**EXERCISE OBJECTIVE**
Please edit the rows from the line with "text For I heard" up to and including the line with "List each element's", changing "Page size" to "Sheet size" and leaving everything else unchanged. Return only those lines.

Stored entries
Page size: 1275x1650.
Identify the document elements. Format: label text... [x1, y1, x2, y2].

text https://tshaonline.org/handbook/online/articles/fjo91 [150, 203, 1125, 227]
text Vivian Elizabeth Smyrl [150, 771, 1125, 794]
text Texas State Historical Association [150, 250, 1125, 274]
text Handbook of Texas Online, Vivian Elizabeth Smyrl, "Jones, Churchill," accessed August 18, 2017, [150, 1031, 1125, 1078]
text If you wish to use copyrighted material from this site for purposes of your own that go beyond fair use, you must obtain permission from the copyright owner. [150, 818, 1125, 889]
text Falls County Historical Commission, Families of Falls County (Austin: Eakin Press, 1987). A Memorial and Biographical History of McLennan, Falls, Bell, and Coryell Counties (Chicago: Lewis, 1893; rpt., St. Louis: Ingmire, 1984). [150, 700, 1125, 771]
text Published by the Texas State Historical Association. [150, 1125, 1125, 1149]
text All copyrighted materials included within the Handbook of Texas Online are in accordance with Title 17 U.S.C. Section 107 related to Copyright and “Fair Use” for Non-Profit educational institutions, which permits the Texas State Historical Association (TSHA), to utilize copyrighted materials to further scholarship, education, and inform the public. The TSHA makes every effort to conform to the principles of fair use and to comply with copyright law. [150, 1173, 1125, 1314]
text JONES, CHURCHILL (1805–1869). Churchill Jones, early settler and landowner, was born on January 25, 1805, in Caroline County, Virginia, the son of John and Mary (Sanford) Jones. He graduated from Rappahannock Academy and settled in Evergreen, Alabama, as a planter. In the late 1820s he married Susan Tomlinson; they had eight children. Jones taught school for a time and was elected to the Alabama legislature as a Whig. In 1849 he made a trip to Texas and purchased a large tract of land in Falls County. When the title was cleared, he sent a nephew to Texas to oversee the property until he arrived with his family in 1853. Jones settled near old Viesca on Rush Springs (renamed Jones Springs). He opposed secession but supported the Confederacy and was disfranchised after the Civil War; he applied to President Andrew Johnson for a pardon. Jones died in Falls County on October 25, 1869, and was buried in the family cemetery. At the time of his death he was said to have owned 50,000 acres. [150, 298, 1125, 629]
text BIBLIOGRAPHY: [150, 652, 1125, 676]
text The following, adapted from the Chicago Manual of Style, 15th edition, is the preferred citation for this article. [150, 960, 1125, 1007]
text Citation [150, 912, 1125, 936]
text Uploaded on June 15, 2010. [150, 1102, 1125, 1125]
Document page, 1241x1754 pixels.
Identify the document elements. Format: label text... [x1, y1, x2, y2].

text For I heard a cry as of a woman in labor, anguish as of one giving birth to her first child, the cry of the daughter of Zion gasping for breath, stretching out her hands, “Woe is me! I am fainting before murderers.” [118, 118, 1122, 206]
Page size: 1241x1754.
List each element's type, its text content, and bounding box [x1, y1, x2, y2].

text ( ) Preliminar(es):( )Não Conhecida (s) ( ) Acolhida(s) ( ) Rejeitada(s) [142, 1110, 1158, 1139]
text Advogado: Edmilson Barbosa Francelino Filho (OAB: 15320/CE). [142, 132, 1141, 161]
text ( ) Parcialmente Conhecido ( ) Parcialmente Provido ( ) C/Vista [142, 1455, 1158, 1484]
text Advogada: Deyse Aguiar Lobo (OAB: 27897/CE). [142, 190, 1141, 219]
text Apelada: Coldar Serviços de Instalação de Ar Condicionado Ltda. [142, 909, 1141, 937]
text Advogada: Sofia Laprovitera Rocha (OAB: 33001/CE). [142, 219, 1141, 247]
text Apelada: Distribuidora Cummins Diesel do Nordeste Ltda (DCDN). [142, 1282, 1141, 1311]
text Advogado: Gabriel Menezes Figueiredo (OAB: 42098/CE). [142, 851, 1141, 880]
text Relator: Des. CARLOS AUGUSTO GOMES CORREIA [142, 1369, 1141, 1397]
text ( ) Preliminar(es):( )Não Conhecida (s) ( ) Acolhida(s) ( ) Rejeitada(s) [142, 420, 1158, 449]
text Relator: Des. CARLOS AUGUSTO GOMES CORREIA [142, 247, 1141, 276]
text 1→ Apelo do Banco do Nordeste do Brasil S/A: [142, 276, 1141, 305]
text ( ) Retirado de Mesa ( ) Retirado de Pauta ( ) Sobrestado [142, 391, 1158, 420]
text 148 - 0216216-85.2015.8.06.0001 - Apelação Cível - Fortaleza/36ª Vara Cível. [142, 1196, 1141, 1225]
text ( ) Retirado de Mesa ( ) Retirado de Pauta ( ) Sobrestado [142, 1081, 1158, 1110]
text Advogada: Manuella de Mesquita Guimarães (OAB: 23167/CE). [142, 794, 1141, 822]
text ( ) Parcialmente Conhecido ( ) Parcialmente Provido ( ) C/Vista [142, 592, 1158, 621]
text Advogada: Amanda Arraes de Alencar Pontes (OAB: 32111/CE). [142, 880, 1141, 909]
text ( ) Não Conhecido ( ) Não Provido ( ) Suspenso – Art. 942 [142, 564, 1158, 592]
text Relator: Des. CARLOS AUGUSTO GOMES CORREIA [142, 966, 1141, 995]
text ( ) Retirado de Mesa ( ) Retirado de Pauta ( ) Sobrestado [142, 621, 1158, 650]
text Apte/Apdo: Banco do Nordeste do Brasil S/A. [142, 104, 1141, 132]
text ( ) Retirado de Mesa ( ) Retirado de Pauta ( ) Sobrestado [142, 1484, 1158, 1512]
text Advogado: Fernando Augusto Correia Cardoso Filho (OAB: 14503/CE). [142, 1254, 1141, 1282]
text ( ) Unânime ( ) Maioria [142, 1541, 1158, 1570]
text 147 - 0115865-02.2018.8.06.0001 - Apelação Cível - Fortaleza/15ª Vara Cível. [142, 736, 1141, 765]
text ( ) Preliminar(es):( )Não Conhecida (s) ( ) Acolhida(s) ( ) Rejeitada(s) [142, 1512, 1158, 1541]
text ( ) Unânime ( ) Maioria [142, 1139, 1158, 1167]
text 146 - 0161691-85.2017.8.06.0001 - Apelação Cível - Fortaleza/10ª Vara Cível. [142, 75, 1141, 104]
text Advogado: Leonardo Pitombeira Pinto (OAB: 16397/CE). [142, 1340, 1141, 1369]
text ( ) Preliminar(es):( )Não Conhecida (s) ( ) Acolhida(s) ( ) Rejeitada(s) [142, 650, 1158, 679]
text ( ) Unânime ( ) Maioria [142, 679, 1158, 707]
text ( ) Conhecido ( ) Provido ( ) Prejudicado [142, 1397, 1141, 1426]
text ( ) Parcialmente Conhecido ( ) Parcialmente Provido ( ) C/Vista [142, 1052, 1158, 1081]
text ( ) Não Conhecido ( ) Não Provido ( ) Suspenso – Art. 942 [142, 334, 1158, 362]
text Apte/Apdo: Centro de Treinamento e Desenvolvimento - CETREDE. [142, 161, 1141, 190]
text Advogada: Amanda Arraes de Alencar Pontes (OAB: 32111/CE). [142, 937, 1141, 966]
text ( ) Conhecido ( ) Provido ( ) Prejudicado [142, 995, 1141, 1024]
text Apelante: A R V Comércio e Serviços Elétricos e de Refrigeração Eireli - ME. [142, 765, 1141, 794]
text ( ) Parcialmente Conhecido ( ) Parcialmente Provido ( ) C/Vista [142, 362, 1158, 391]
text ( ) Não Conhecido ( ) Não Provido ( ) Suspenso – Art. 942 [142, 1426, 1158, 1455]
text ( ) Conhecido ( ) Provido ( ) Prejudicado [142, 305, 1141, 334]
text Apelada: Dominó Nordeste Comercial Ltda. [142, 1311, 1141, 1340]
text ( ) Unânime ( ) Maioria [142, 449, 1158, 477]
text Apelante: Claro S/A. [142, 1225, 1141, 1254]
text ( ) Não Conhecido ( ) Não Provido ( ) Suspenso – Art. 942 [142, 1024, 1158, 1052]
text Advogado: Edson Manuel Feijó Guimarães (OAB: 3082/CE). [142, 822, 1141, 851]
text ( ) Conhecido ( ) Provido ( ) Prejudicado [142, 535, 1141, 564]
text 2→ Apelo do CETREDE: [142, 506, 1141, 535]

**EXPECTED ANSWER**
text For I heard a cry as of a woman in labor, anguish as of one giving birth to her first child, the cry of the daughter of Zion gasping for breath, stretching out her hands, “Woe is me! I am fainting before murderers.” [118, 118, 1122, 206]
Sheet size: 1241x1754.
List each element's type, its text content, and bounding box [x1, y1, x2, y2].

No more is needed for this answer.